歴史ドラマを柱のひとつに掲げるチャンネル銀河にふさわしい番組が2月に登場する。朝鮮王朝建国の立て役者の生涯を描いた「チョン・ドジョン<ノーカット字幕版>」がそれだ。
時代は14世紀。高麗王朝が腐敗にまみれていたときに現れたのが、高潔な理想を胸に、民が主人公となる国家建設を目指す男、チョン・ドジョンである。
低い地位にありながら、国の現状を憂い、国王に上訴を提出。政治的な力を持つイ・イニムによって国王が殺され、自身も流罪になるなど、権力という大きな壁に幾度も阻まれるものの、ドジョンはあきらめない。
やがて親友と袂を分かち、敵対することとなっても、革命の道を突き進み、朝鮮王朝の建国者である太祖ことイ・ソンゲを王に導いていくのである。
理想を掲げて孤独に闘うその姿は、まるで幕末を熾烈に走り抜いた我らがヒーロー坂本龍馬のよう。ましてやそこは陰謀渦巻く恐ろしい世界だ。熱く、気持ちを昂ぶらせずにはいられないだろう。
韓国歴史ドラマファンにとっては、これまで数多くの人気ドラマの舞台となってきた朝鮮王朝がいかに誕生したのか、その歴史が紐解けるのも楽しみなところだ。
また、明や元といった高麗王朝を揺さぶった周囲の国との関係も丁寧に描かれている。さらには“倭寇(わこう)”が登場するのも興味深い。日本もまたこの物語に関わっているのだ。
徹底した時代考証によって描かれる骨太な正統派歴史ドラマ。歴史を築いてきた人間が伝えてくれるものを、しっかり受け止めたい。

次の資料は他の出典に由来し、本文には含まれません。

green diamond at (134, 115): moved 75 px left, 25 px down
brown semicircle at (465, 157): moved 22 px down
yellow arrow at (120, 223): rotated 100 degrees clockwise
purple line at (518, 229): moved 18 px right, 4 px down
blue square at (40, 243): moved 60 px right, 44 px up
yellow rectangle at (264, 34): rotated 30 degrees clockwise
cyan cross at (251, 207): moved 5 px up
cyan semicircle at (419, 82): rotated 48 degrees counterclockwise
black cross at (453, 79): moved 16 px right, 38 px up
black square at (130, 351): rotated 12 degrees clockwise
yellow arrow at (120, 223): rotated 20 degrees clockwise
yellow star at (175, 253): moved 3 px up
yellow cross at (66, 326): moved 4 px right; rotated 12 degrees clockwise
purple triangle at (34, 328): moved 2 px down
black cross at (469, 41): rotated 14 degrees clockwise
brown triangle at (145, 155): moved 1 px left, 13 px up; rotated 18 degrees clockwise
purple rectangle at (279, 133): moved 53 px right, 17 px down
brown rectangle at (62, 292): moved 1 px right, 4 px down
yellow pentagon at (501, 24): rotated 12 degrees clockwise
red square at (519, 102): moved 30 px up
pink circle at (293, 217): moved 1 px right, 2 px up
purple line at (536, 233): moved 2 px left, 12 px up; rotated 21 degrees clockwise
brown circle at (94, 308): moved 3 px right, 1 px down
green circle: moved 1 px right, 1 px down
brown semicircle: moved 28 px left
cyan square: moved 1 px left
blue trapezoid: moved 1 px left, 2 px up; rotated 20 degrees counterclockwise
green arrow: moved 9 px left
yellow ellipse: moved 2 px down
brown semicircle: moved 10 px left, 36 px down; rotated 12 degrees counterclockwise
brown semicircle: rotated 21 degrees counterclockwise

大内弓子:ライター。ドラマ、映画、演劇分野でインタビュー記事、作品評などを多数執筆。
韓国歴史ドラマ『チョン・ドジョン』<ノーカット字幕版>
放送日:2016年2月22日(月)スタート!月-金 朝8:30~/夜9:30~
番組ページ:http://www.ch-ginga.jp/feature/jung-dojun/
【ストーリー】
14世紀高麗恭愍(コンミン)王末期、王妃魯国(ノグク)公主の霊殿工事と恭愍王の狂気によって高麗がますます沒落している頃、 成均館(ソンギュンガン)の末端官職で儒学者のチョン・ドジョンは恭愍王に民心を察して国を統治するように上訴を提出する。しかし恭愍王が読む前に、朝廷の第二権力者である宰相イ・イニムは上訴を横取りし、さらに恭愍王の後継ぎが賎出出身という噂を流そうと企てる。チョン・ドジョンとチョン・モンジュなど 成均館の学官たちは、高麗の未来のためにイ・イニムを含めた高麗の腐った勢力を弾劾しようと奮起するが、末端官吏の彼には何の権限もなく、イ・イニムに楯突いたことで流罪になってしまう。
流刑の地で新たな国を開く決意を固めたチョン・ドジョンは、多くの外敵と戦ってきた武人イ・ソンゲを次の王にふさわしい人物だと見込むのだった。